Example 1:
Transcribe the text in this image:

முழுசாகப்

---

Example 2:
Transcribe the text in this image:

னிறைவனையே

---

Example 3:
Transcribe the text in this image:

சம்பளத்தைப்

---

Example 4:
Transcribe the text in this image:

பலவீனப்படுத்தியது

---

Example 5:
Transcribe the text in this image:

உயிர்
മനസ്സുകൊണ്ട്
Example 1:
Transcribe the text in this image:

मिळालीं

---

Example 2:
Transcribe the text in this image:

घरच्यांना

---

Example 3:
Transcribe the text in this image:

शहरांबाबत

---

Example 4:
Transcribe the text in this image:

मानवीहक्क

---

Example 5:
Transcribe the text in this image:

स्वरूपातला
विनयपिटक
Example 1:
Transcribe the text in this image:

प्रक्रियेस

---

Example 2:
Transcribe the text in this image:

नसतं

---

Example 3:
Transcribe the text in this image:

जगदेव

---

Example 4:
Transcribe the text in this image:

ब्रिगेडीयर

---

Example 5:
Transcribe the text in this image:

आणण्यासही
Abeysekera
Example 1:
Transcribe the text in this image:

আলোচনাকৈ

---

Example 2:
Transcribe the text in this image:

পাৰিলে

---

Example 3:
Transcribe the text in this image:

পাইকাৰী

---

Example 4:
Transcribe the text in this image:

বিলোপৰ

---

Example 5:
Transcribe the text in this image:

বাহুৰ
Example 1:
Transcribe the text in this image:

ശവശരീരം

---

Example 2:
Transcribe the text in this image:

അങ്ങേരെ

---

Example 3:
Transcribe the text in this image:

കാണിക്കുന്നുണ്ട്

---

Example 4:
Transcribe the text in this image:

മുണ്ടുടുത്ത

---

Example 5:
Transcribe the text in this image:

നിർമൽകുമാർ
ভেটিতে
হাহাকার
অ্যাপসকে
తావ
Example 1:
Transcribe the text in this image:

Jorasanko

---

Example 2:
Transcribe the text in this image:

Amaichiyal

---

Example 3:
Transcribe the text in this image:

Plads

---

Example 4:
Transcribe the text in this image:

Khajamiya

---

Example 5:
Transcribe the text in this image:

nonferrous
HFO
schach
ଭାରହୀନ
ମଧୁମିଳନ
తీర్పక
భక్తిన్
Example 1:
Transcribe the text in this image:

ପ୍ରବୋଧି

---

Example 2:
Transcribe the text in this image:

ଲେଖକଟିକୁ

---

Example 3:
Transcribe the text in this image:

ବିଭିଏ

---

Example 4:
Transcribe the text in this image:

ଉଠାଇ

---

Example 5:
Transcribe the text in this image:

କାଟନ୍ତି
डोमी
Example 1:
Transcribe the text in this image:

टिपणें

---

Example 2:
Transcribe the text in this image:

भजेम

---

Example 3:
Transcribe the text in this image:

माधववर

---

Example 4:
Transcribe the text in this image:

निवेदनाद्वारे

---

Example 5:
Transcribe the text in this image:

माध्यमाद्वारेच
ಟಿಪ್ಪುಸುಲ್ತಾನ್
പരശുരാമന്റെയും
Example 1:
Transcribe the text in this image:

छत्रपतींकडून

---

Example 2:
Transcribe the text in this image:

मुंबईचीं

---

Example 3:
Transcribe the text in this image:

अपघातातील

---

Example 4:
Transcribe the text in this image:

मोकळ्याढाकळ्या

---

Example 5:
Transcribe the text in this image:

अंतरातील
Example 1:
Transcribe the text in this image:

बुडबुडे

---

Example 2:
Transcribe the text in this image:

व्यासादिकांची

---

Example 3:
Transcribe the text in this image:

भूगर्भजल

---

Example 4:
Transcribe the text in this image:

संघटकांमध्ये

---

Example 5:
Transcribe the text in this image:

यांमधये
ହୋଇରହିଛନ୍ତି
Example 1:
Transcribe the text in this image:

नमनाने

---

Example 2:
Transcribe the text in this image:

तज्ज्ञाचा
+ + + + +
# [What is being asked]
Reproduce verbatim every line from the first one above through the line containing "சம்பளத்தைப்", including both of these lines.

# [Reply]
Example 1:
Transcribe the text in this image:

முழுசாகப்

---

Example 2:
Transcribe the text in this image:

னிறைவனையே

---

Example 3:
Transcribe the text in this image:

சம்பளத்தைப்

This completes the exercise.